**Text excerpt:**
While VF Corp.’s Outdoor Coalition is still clearly the primary driving force behind the company’s revenue and earnings growth, the company is beginning to see success in several other segments as well, including Jeanswear, Sportswear, and Imagewear.

For the third quarter, VFC managed to push beyond the $2 billion revenue mark for the first time with $2.03 billion in sales, compared with $1.82 billion in the third quarter of 2005. This 12% increase was driven by double-digit growth in the Outdoor Coalition and mid- to high-single-digit revenue growth in every other reporting segment.

“We’re very pleased to see growth coming from across all of our coalitions, and its all organic,” said Mackey Macdonald, chairman and CEO of VF Corp., during a conference call with analysts. “Our outdoor coalition clearly has the strongest momentum, but a third of the revenue growth achieved during the quarter was generated from our other coalitions.”

Outdoor Coalition revenues increased 25.4% to $659.0 million during the quarter compared to $525.2 million last year. This was fueled by 30% growth at TNF with “solid double-digit” increases in both wholesale and retail sales. TNF’s spring bookings are apparently up 20% compared to the same time last year. In addition, TNF retail comps were said to be up “more than 20%” for the year.

Vans is also one of the key growth stories at VF with revenues jumping 20% and spring bookings up 47% in North America and up 20% in Europe. Vans retail comp sales were also up in the 20% range with strong profitability. In fact, the retail segment of Vans is so profitable, Eric Wiseman, VP & chairman of the Outdoor Coalition, said that his team is opening retail locations as fast as they can find appropriate real estate.

VF’s other outdoor brands — Reef, Kipling, Napapijri, and Eastpak — “demonstrated solid growth” and the company said they all have “excellent prospects for continued growth.”

During the quarter, VF opened 21 retail stores across several brands including Vans, Kipling, and Napapijri, bringing the total number of owned-retail stores to 560. Total retail revenues grew 17% in Q3.

Overall, VF’s push into retail has been quite successful with Vans leading the way in terms of profitability. Operating margins for the retail stores are comparable to VF’s wholesale business, and in some cases they are actually higher. In addition, VFC feels the brand-building impact form the retail locations carries through to VF’s wholesale customers and enhances their business.

Outdoor Coalition operating earnings kept pace with sales, increasing 25.4% for the quarter. Operating margins were flat at 21.2% in spite of increased costs related to the development and implementation of new systems in the Outdoor Coalition’s new distribution center. This new DC, coupled with an exceptionally strong September, caused a shift in sales from Q4 into Q3, inflating the Outdoor Coalition’s top-line numbers slightly and negatively impacting the next quarter.

**Extracted entries:**

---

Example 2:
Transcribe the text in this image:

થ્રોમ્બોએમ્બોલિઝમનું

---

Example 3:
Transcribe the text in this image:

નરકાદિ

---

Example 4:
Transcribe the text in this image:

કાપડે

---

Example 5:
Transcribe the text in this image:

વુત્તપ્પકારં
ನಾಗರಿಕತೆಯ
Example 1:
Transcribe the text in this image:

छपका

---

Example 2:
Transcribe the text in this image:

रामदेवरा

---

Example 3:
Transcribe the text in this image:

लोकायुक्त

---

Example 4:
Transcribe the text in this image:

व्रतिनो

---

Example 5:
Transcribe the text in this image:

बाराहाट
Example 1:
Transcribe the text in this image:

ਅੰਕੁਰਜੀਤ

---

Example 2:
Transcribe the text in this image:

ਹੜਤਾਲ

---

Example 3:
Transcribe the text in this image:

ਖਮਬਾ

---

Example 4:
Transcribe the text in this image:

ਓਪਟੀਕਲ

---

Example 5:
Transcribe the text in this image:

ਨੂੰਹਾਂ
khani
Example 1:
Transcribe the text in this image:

**Work to do:**
a: Please revise all of the records, replacing "Transcribe" with "Write out" and keeping everything else the same.
b: Resume the article on VF Corp.'s third-quarter results, picking up right after its last sentence.
The records are unrelated to the text.

**Exercise responses:**
a:
---

Example 2:
Write out the text in this image:

થ્રોમ્બોએમ્બોલિઝમનું

---

Example 3:
Write out the text in this image:

નરકાદિ

---

Example 4:
Write out the text in this image:

કાપડે

---

Example 5:
Write out the text in this image:

વુત્તપ્પકારં
ನಾಗರಿಕತೆಯ
Example 1:
Write out the text in this image:

छपका

---

Example 2:
Write out the text in this image:

रामदेवरा

---

Example 3:
Write out the text in this image:

लोकायुक्त

---

Example 4:
Write out the text in this image:

व्रतिनो

---

Example 5:
Write out the text in this image:

बाराहाट
Example 1:
Write out the text in this image:

ਅੰਕੁਰਜੀਤ

---

Example 2:
Write out the text in this image:

ਹੜਤਾਲ

---

Example 3:
Write out the text in this image:

ਖਮਬਾ

---

Example 4:
Write out the text in this image:

ਓਪਟੀਕਲ

---

Example 5:
Write out the text in this image:

ਨੂੰਹਾਂ
khani
Example 1:
Write out the text in this image:

b:
The strong September also spiked VF’s accounts receivable, which should in-turn generate higher rates of free cash flow in Q4. Inventories increased at a lower rate than revenues, rising 2% versus the comparable quarter in 2005. Debt as a percent of total capital declined to 24.3% at the end of the quarter versus 27.3% at the end of the 2005 period.

VF’s Imagewear Coalition continues to make solid improvements with licensed apparel. Revenues for the division increased 6.3% to $215.7 million compared to $203.0 million last year, thanks to the roll-out of the ESPN Game Day apparel line and strong sales in licensed professional football and baseball team apparel.

On the operations side of the business, the company has been working towards $100 million in cost savings, which will then be re-invested into brand building. So far the company has realized $20 million to $30 million in cost savings under this plan.

Overall gross margins expanded slightly in the quarter, to 42.3%. Operating margins were down 70 basis points to 15.1%, due to these brand-building investments and other actions supporting future revenue and earnings growth.

The company has several initiatives under way to optimize its global supply chain, especially within the Outdoor Coalition where the company is working on making “selective moves” to increase capacities in lower cost geographies.

Net income for the third quarter increased 10% to $197.7 million, compared with $179.6 million last year. Earnings per share rose 11% to $1.75 from $1.57, beating internal guidance by nine cents and surpassing analysts’ expectations. Foreign currency translation benefited revenues by $24 million and EPS by three cents in the quarter.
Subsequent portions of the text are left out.